• [ASSIGNMENT]
Restate exactly, and only, the lines spanning from the one with "f. Gutters at Parkview repaired" to the end of the records below.

• [Saved data entries]
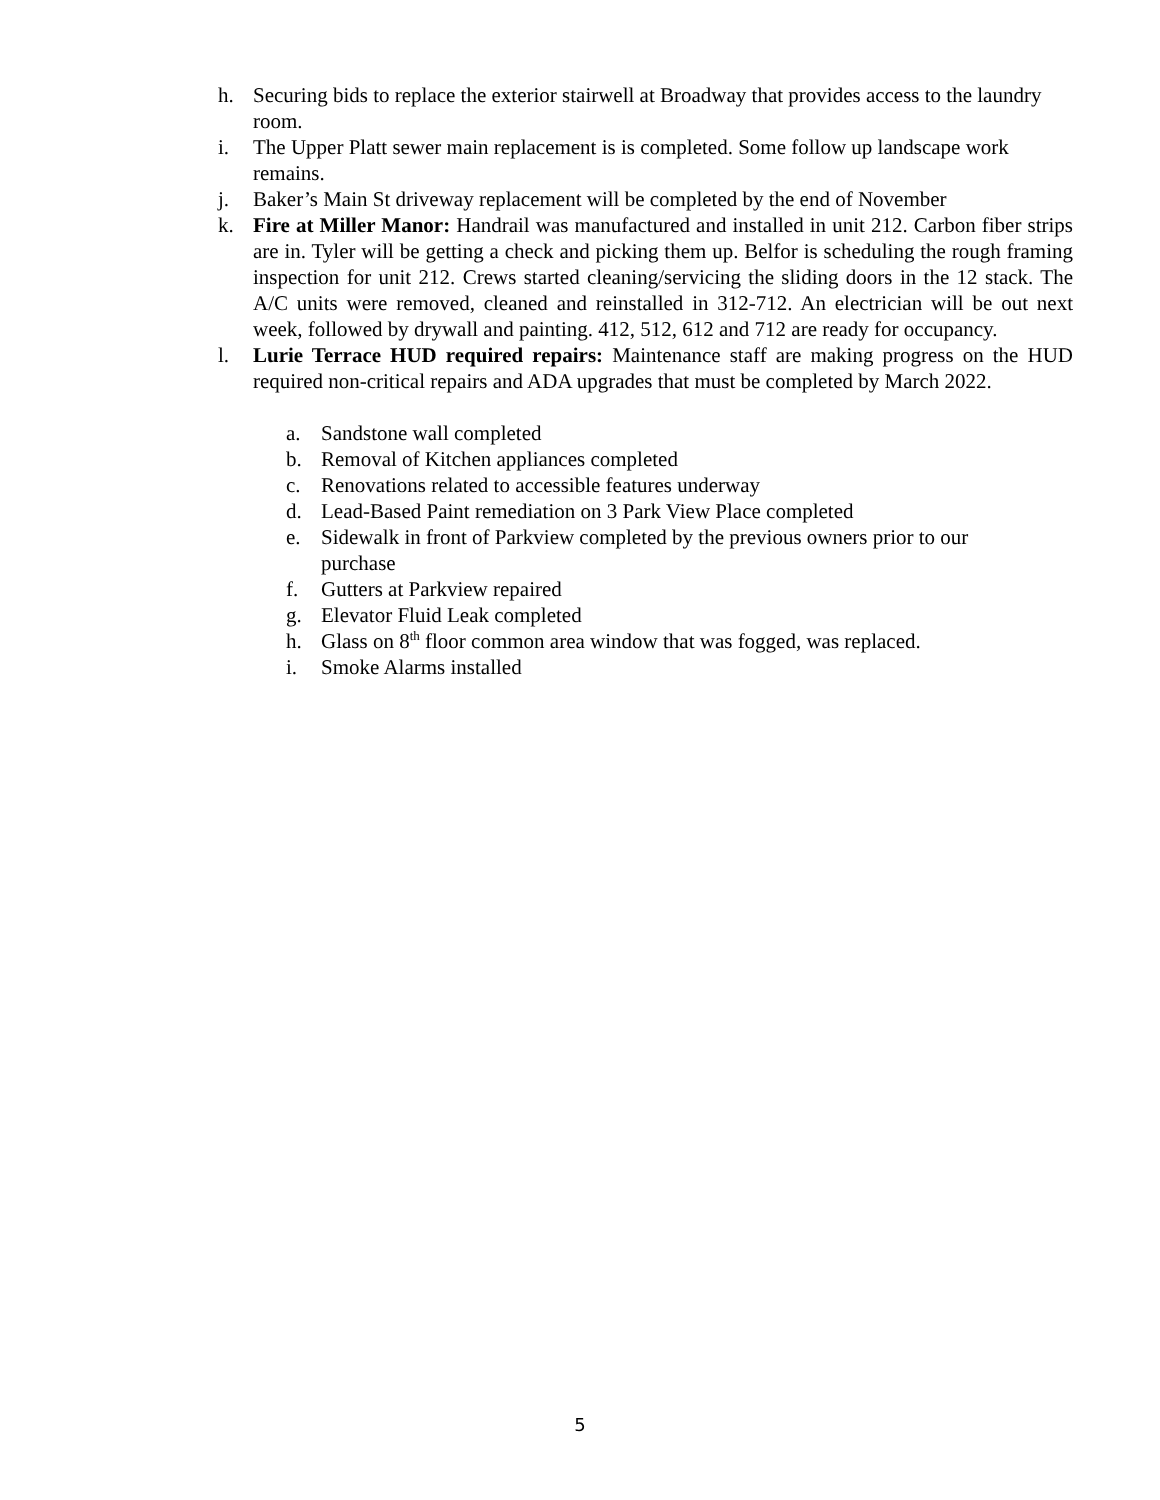h. Securing bids to replace the exterior stairwell at Broadway that provides access to the laundry room.
i. The Upper Platt sewer main replacement is is completed. Some follow up landscape work remains.
j. Baker’s Main St driveway replacement will be completed by the end of November
k. Fire at Miller Manor: Handrail was manufactured and installed in unit 212. Carbon fiber strips are in. Tyler will be getting a check and picking them up. Belfor is scheduling the rough framing inspection for unit 212. Crews started cleaning/servicing the sliding doors in the 12 stack. The A/C units were removed, cleaned and reinstalled in 312-712. An electrician will be out next week, followed by drywall and painting. 412, 512, 612 and 712 are ready for occupancy.
l. Lurie Terrace HUD required repairs: Maintenance staff are making progress on the HUD required non-critical repairs and ADA upgrades that must be completed by March 2022.
a. Sandstone wall completed
b. Removal of Kitchen appliances completed
c. Renovations related to accessible features underway
d. Lead-Based Paint remediation on 3 Park View Place completed
e. Sidewalk in front of Parkview completed by the previous owners prior to our purchase
f. Gutters at Parkview repaired
g. Elevator Fluid Leak completed
h. Glass on 8<sup>th</sup> floor common area window that was fogged, was replaced.
i. Smoke Alarms installed
5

• [SOLUTION FOR THIS EXERCISE]
f. Gutters at Parkview repaired
g. Elevator Fluid Leak completed
h. Glass on 8<sup>th</sup> floor common area window that was fogged, was replaced.
i. Smoke Alarms installed
5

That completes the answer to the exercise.